President Biden selected Sarah Bloom Raskin, seen above, as the Federal Reserve’s top banking regulator.

Yuri Gripas/Reuters/Alamy

President Joe Biden has tapped Sarah Bloom Raskin to serve as the Federal Reserve’s top banking regulator and will appoint Lisa Cook and Philip Jefferson to two open seats on the central bank’s Board of Governors.

The long-expected announcement, made official in a news release Friday morning, rounds out Biden’s bevy of nominations to the central bank, and it signals both a progressive shift and a commitment to diversity. All three have previous professional experience with the Fed. 

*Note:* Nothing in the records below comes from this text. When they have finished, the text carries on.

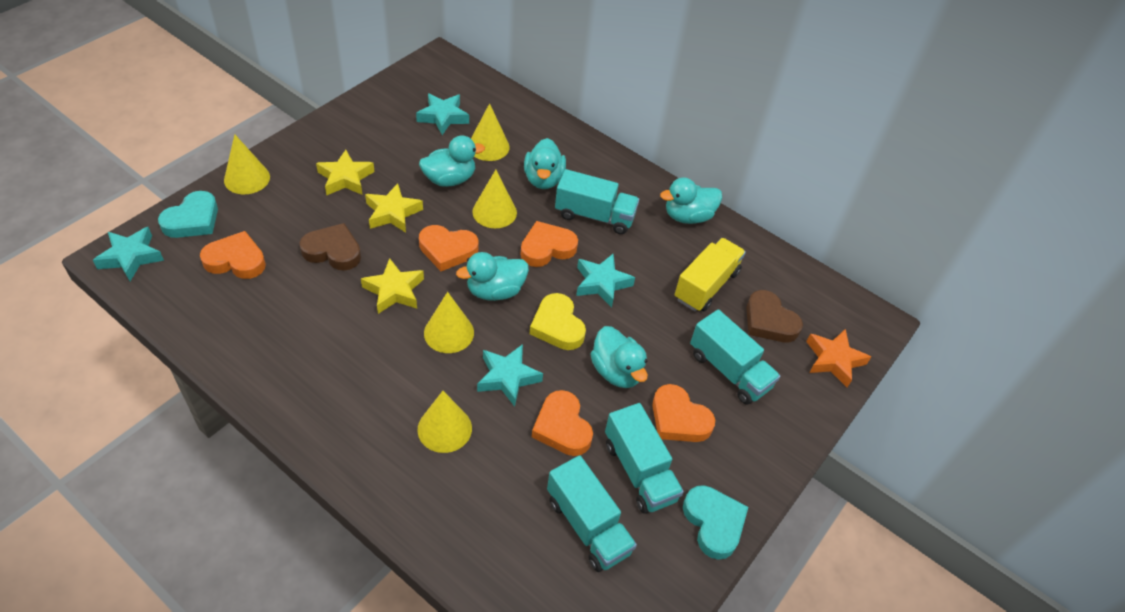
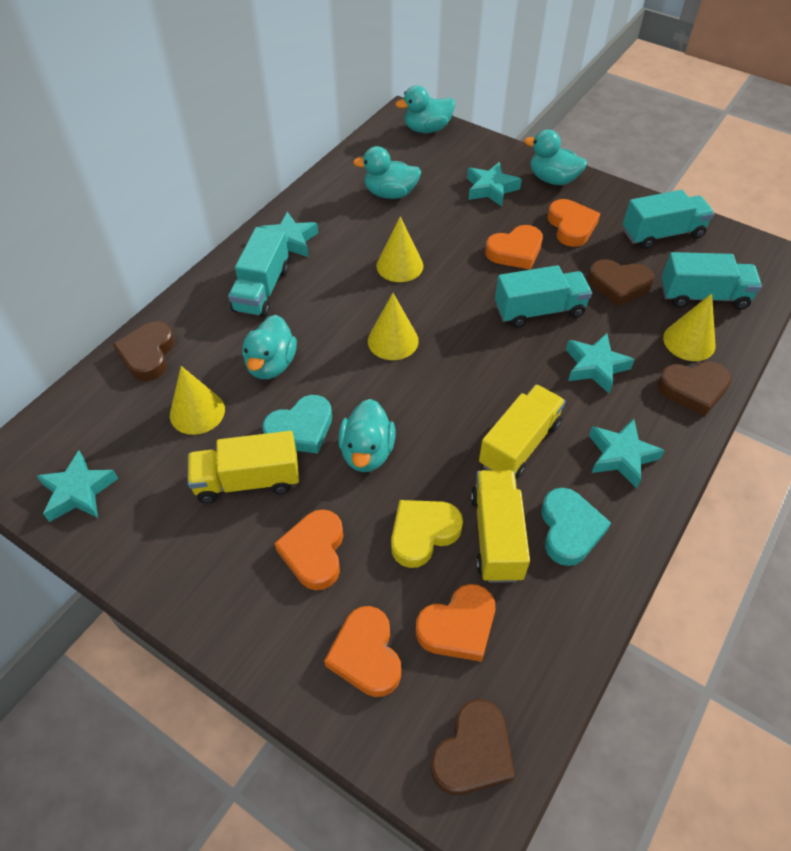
brown heart: 2 -> 4
orange star: 1 -> 0
turquoise star: 4 -> 5
yellow cone: 5 -> 4
yellow star: 3 -> 0
yellow truck: 1 -> 3

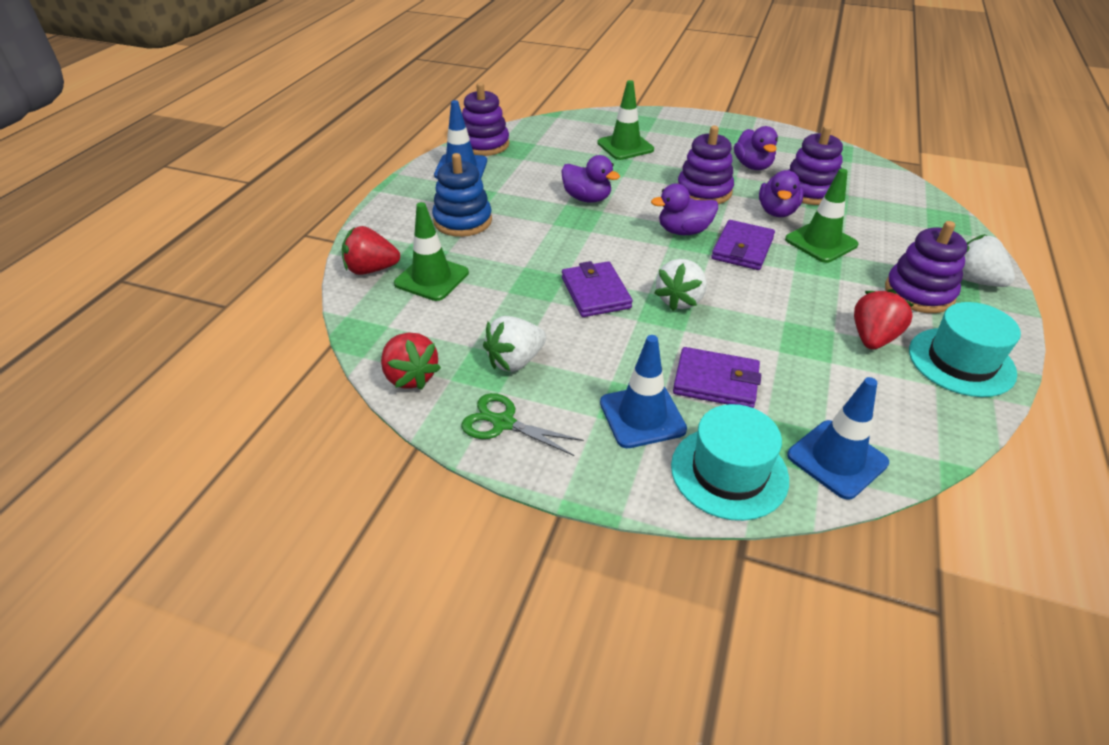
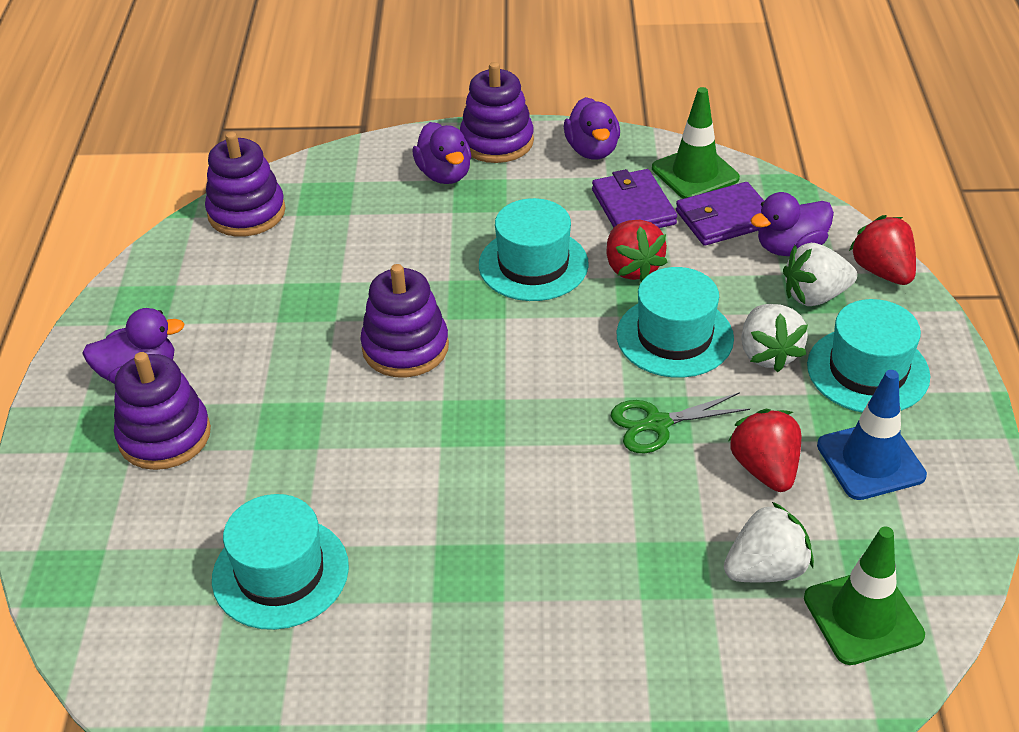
blue stacking toy: 1 -> 0
blue traffic cone: 3 -> 1
green traffic cone: 3 -> 2
purple wallet: 3 -> 2
turquoise hat: 2 -> 4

If they are confirmed, four Democrats will hold seats on the Board of Governors, potentially signaling a tougher approach on Wall Street moving forward.

Bloom Raskin has extensive policy-making experience, including as former deputy secretary of the Treasury Department during the Obama administration, as a governor of the Federal Reserve Board, and as a member of the central bank’s rate-setting arm, the Federal Open Market Committee. 

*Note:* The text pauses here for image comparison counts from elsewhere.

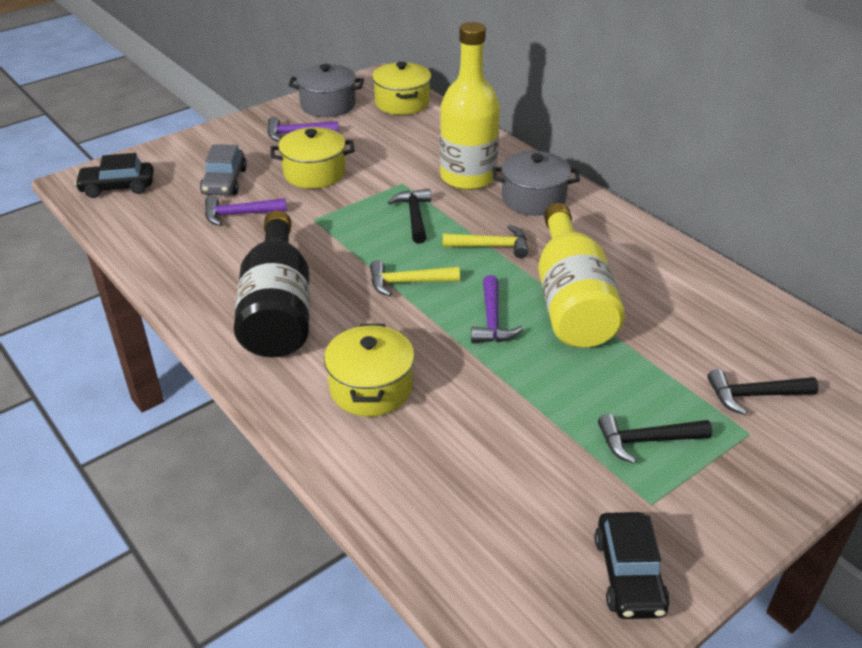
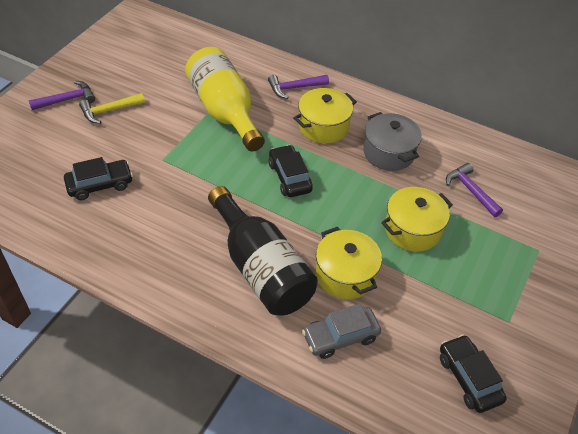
black car: 2 -> 3
black hammer: 3 -> 0
grey pot: 2 -> 1
yellow bottle: 2 -> 1
yellow hammer: 2 -> 1

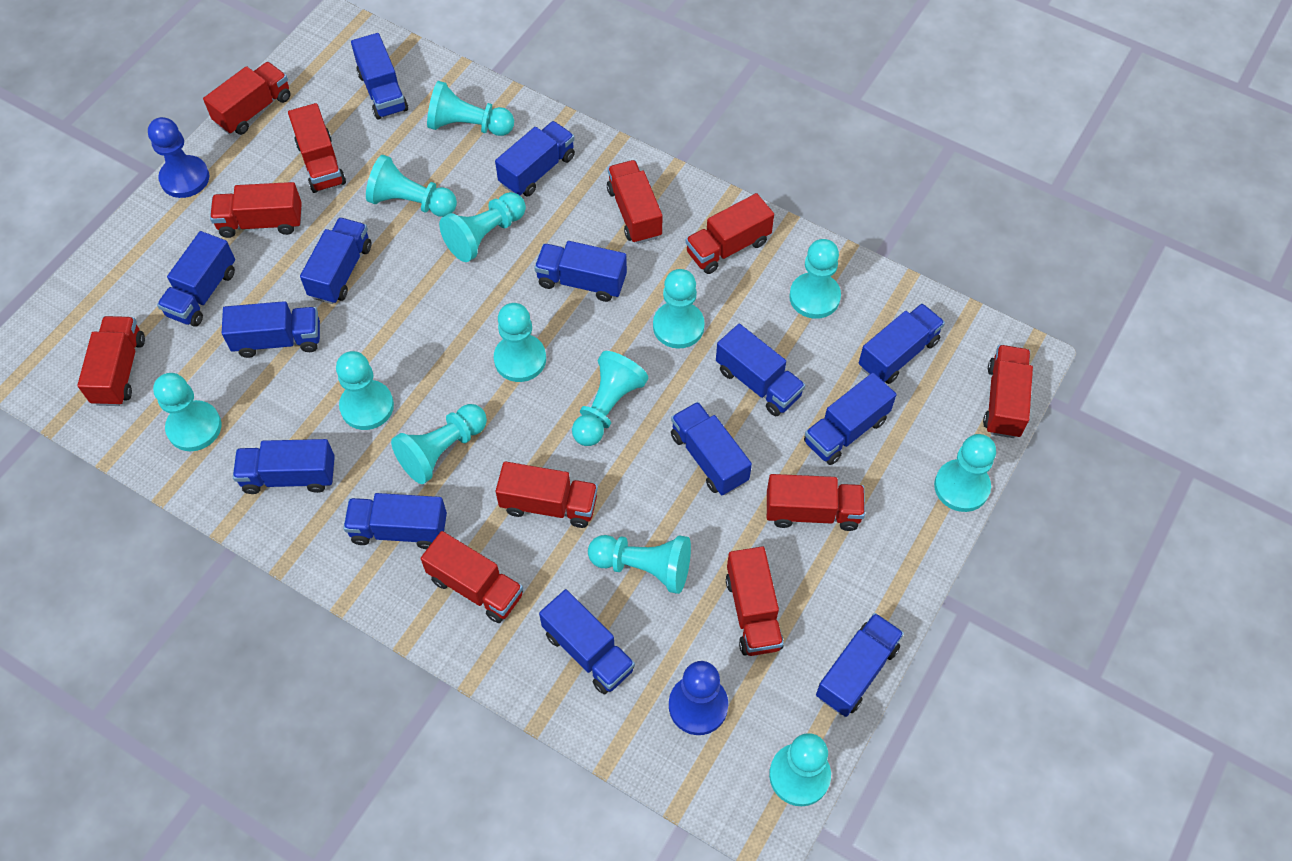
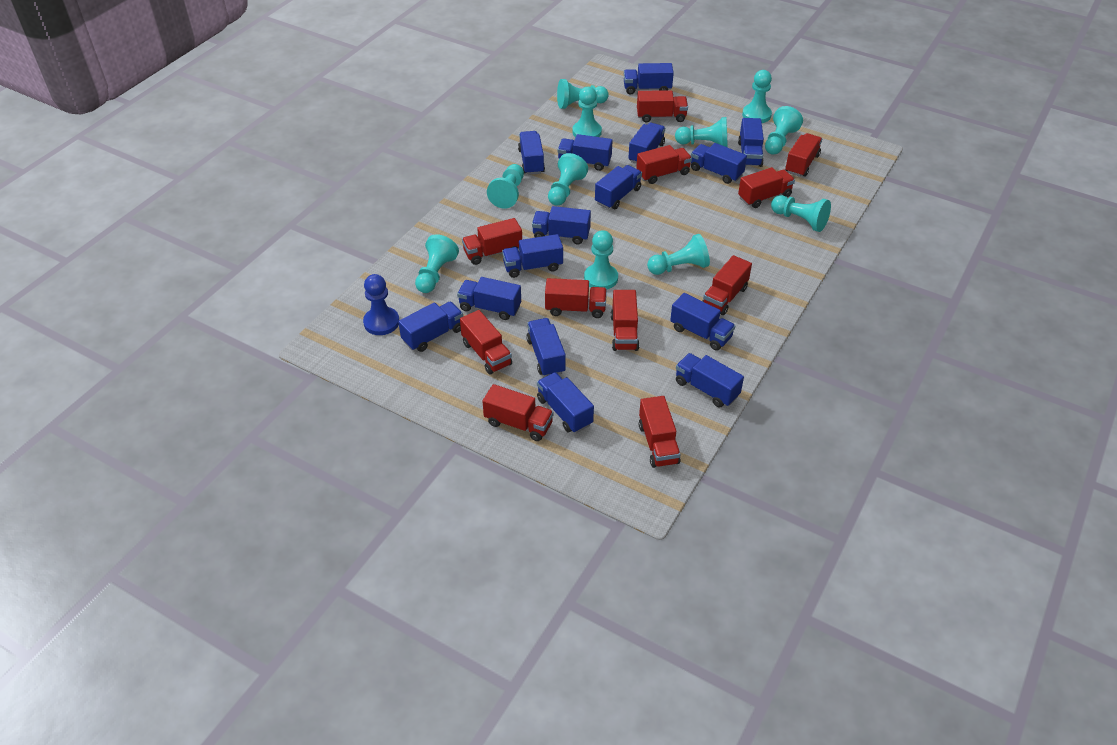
blue pawn: 2 -> 1
blue truck: 14 -> 15
turquoise pawn: 13 -> 11

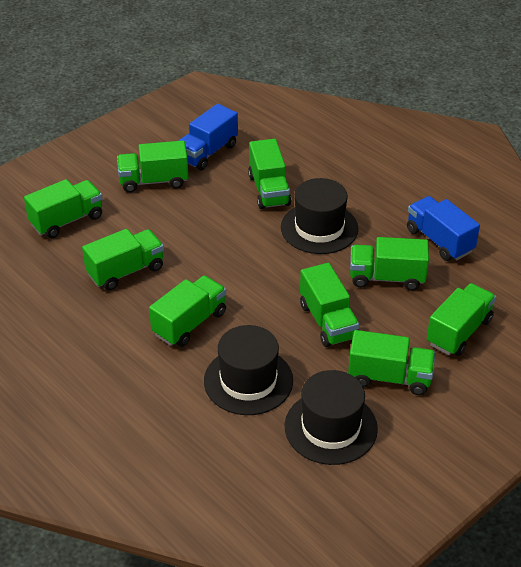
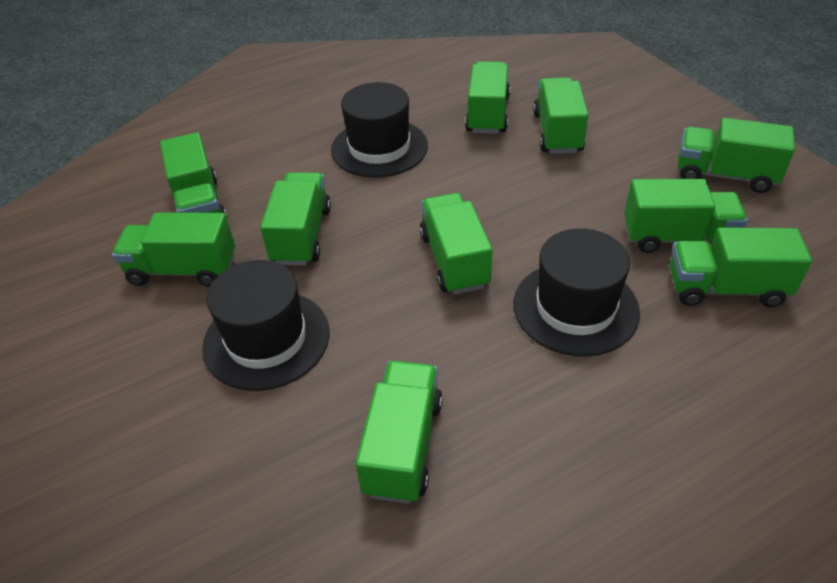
blue truck: 2 -> 0
green truck: 9 -> 10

A law professor at Duke University and a distinguished fellow at the school’s Global Financial Markets Center, Bloom Raskin has called extensively in recent months on U.S. financial regulators to play a larger role addressing climate change. Her appointment signals a willingness by the Biden administration to turn to the central bank to take action on the issue, Fed watchers say, particularly as the president’s legislative climate proposals stall in Congress.

Cook, an economics and international relations professor at Michigan State University, served on the Council of Economic Advisers during the Obama administration and as deputy team lead with the Biden-Harris transition team in 2020. She has also served stints with the Federal Reserve Banks of New York, Chicago, Philadelphia, and Minneapolis. If confirmed, she will be the Fed’s first Black female governor in its history. 

She and Jefferson together will be the fourth and fifth Black members of the board. 

Jefferson, the current vice president for academic affairs, dean of the faculty and endowed economics professor at North Carolina’s Davidson College, also has extensive Fed experience—both with the Board of Governors and the Bank of New York .
 

With the appointments of Bloom Raskin and Cook, women will for the first time hold the majority of seats, alongside Lael Brainard and Michelle Bowman.

In a statement announcing the nominations, Biden said the appointees will bring “much needed expertise, judgement and leadership to the Federal Reserve while at the same time bringing a diversity of thought and perspective never seen before on the Board of Governors.”

“They will continue the important work of steering us on a path to a strong, sustainable recovery, while making sure that price increases do not become entrenched over the long term,” the statement added.

The addition of three new Democratic members might not immediately indicate major policy changes at a time when most board members are clearly signaling they want to move quickly to tackle inflation, says Stephen Pavlick, the head of policy at Renaissance Macro Research. 

But particularly in the near term, Pavlick adds, the new appointees could focus less on changing the direction of monetary policy and more on using the Fed’s tools to push the central bank into areas beyond its dual mandate of full employment and stable prices—perhaps to include inequality, for example, or poverty or climate change.

And beyond that, the new appointees’ expected prioritization of the employment aspect of the mandate suggests “they may be more willing to tolerate higher inflation for a longer period,” Pavlick wrote in a note to clients. “If the Omicron variant is more severe than most expect, or if another new more virulent variant emerges, it could cause the Fed to rethink its timeline.”